The company previews a service that lets mobile workers retrieve email, voice mail, and faxes using any information appliance.

CNET News staff
2 min read
SAN DIEGO--Putting some specifics on a new strategy, General Magic (GMGC) is previewing a subscription-based service that lets mobile workers retrieve email, voice mail, and faxes using any information appliance, including a cellular phone.

Called Serengeti, the service is set to go into field trials in late May with about 200 users to test technology and do market research before a 1998 launch.

Chairman and CEO Steve Markman, who has slashed General Magic's payroll from 280 to 138 since September, indicated at the Internet Showcase conference that the company felt pressured by Wall Street and high-tech analysts to reveal more about the new strategy even though it's nowhere near ready for prime time.
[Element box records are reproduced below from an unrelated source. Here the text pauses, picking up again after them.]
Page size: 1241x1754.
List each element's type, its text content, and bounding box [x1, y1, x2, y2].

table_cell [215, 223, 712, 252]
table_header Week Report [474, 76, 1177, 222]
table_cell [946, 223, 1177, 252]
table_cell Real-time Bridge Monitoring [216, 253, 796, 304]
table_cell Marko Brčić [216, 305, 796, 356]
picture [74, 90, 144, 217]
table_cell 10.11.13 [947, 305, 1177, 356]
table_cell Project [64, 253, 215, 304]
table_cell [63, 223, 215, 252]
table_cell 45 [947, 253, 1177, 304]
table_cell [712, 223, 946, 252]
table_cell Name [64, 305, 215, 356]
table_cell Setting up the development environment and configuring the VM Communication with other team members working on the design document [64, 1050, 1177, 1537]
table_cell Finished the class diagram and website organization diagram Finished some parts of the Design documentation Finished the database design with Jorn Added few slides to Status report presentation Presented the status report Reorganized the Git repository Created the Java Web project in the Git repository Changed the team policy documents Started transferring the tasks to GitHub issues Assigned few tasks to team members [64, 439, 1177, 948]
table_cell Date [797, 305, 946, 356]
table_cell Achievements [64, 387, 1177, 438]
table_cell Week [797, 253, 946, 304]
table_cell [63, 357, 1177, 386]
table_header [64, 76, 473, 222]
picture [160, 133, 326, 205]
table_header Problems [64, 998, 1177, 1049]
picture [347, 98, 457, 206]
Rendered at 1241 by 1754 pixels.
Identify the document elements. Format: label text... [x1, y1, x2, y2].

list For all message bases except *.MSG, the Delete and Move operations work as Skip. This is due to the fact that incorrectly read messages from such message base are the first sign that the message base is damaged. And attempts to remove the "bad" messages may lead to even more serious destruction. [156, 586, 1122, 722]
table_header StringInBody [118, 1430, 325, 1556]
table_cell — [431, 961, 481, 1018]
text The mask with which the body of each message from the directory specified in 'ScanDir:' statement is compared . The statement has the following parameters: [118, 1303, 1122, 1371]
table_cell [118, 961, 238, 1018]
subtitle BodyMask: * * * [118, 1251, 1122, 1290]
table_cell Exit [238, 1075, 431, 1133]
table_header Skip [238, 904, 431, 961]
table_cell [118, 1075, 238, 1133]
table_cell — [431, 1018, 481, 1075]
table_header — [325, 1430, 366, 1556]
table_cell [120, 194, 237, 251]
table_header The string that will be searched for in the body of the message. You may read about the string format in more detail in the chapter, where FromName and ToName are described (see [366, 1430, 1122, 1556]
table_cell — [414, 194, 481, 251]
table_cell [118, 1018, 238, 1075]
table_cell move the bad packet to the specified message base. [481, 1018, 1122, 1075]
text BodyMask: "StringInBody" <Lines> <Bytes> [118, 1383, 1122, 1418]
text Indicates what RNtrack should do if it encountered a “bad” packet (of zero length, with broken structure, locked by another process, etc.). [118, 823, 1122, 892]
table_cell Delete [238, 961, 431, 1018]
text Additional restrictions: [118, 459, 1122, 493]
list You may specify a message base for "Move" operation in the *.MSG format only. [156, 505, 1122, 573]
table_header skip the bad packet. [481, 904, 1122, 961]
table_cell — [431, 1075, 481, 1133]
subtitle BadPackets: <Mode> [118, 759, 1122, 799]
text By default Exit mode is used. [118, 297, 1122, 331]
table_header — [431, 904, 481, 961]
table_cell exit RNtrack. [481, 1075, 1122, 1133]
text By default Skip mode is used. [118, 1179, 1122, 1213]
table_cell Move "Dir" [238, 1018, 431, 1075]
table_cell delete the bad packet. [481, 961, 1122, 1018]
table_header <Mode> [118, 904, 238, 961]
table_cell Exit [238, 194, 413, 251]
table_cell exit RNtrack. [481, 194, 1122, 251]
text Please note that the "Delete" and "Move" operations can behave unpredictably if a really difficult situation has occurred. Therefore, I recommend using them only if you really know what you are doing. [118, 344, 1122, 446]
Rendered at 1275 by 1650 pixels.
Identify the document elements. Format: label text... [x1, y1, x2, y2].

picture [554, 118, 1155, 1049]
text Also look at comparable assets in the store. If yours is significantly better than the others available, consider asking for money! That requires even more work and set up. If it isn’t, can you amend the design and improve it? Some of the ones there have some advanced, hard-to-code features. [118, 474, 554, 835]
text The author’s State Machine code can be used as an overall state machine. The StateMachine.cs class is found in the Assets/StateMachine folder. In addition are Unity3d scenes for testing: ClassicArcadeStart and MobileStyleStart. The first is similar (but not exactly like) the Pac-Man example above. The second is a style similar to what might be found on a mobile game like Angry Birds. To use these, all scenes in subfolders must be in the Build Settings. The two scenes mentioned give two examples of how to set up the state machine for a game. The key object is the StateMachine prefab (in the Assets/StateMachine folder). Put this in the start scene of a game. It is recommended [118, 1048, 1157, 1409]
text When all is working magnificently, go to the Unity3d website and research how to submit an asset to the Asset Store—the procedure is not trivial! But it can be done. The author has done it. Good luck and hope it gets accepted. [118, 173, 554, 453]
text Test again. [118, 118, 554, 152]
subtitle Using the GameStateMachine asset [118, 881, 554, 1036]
General Magic's stock slid lower today to close at 1, off 1/16 from yesterday and near its all-time low price.

General Magic announced an alliance with Starfish Software, former Borland CEO Philippe Kahn's company, to incorporate Starfish's personal information manager software into the Serengeti service.

Markman said other technology partnerships are in the works, along with a distribution strategy, but he declined to discuss details before announcements this summer.

Although it's not promising broad commercial service before next year, General Magic hopes to get a scaled-down version for small companies sooner. Markman notes that Serengeti's basic technology could be used inside large companies or tailored for a consumer offering.

In the meantime, General Magic must survive on $67 million in the bank as of December 31 plus paltry revenues from its Magic Cap operating system--version 3.0 is nearly finished for still-unannounced hardware partners--and Telescript, its now Java-savvy mobile agent technology.

Serengeti is the first visible evidence of Markman's new revenue model for General Magic. In February, he said in a statement, "We are moving away from complete reliance on licensing fees and royalties and moving toward direct revenue from products and services."

The closest thing to Serengeti today is the Wildfire voice mail and call processing service, but that's just the start of what Markman envisions.

"What they do is just one percent of what we will do," Markman said. Serengeti will let users access personal data by phone, pager, fax, Web browser, PalmPilot, or other handheld devices running Windows CE.

"We've been as low as you can get," he added, "and we are on our way back."